Prompt: Copy out every line of text in the data below, word for word and in the same order. Leave the pictures out.

Data for review:
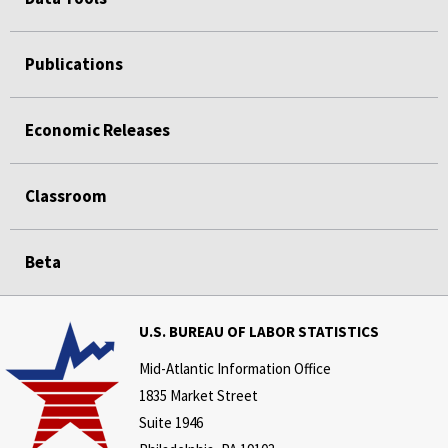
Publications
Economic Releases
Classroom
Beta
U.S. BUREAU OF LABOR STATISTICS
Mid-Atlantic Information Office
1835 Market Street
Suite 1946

Expected answer:
Publications
Economic Releases
Classroom
Beta
U.S. BUREAU OF LABOR STATISTICS
Mid-Atlantic Information Office
1835 Market Street
Suite 1946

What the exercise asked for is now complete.